In a two-level system the absorption probability decreases with increasing detuning Δ from resonance as 1/[Δ2+Γ2] (where Γ is the transition linewidth) and the dispersion only decreases with Δ/[Δ2+Γ2], and so a weak off-resonant laser beam is used to perform a shot-noise-limited phase measurement while avoiding too much heating by fluorescence. However, choosing too large a detuning does not pay off, since the probe light intensity has to increase with Δ2 to compensate the falling signal amplitude, so that for a fixed fluorescence rate the signal-to-shot noise ratio rapidly approaches its theoretical maximum for detunings of only a few times the linewidth Γ.

To measure the phase shift independently from optical path length fluctuations, the authors probe the atoms with a single beam that essentially contains two optical frequencies that experience opposite phase shifts due to opposite detunings with respect to the atomic resonance (Fig. 1). By interfering the transmitted light fields with a strong reference laser beam (the so-called local oscillator) in a homodyne detection setup, Lodewyck et al. are able to achieve a photon shot-noise-limited phase detection.

In fact, the authors were able to use photon numbers so high that the phase resolution approaches precision regimes where the so-called projection noise of the atomic state soon becomes visible. If the clock interrogation pulse has a 50% chance of transferring each individual atom into the excited state, starting from N atoms in the ground state, there is an intrinsic statistical uncertainty and we expect to find N/2±N/2 excited atoms. This uncertainty forms a classical limit for detecting the fraction of excited atoms.

To further increase the effective optical density and phase sensitivity, it has been suggested [6] that the atoms be placed into a low-finesse cavity.
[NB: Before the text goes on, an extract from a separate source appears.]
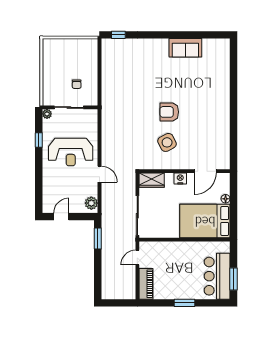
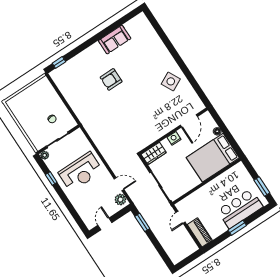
armchair: (169, 112) -> (111, 79), moved
side table: (167, 142) -> (171, 81), moved
door: (100, 174) -> (119, 184), moved
bar counter: (217, 276) -> (240, 209), moved, turned 90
The phase measurement method presented by the authors is ideally suited for such an application. Since only the phase difference of the two sidebands is detected, length fluctuations of a cavity that has a free spectral range, such that it is resonant to both sidebands, do not deteriorate the measurement.

Recent research [6,7] shows that dispersive atomic population measurements similar to the ones presented here can be used to prepare collectively entangled atomic states in optically dense ensembles, such that quantum correlations between excitations of different atoms are created that beat the classical limit. In this respect, this new detection method may open the path towards new stability regimes where the influence of noise sources like blackbody thermal radiation, or even quantum projection noise, can be better investigated.

References

  1. A. D. Ludlow,  et al. Science 319, 1805 (2008)
  2. J. Lodewyck, P. G. Westergaard, and P. Lemonde, Phys. Rev. A 79, 061401 (2009)
  3. D. Meiser, J. Ye, D. R. Carlson, and M. J. Holland, Phys. Rev. Lett. 102, 163601 (2009)
  4. J. Millo et al., arXiv:0901.4717
  5. G. J. Dick, J. D. Prestage, C. A. Greenhall, and L. Maleki, in Proceedings of the 22nd Annual Precise Time and Time Interval (PTTI) Applications and Planning Meeting, Vienna, Virginia, 1990 (NASA Conference Publication No. 3116, 1990), p. 487
  6. M. H. Schleier-Smith, I. D. Leroux, and V. Vuletić, arXiv:0810.2582
  7. J. Appel et al., arXiv:0810.3545

About the Author

Image of Jürgen Appel

Jürgen Appel started his doctoral work on quantum optics at the University of Konstanz, Germany, in the group of Prof. A. Lvovsky, investigating quantum interaction between light and atoms by electromagnetically induced transparency (EIT). In 2004, the group moved to Calgary, Canada, and set up new laboratories at the Institute for Quantum Information Science. In June 2007, he received his Ph.D. in physics for work on producing continuous variable nonclassical light states and storing them in an EIT quantum memory. Dr. Appel is currently a postdoctoral researcher at the Niels Bohr Institute, Copenhagen, Denmark, in the group of Prof. Eugene Polzik, working on quantum nondemolition measurements, spin-squeezing on the cesium clock transition and on light-atom quantum interfaces.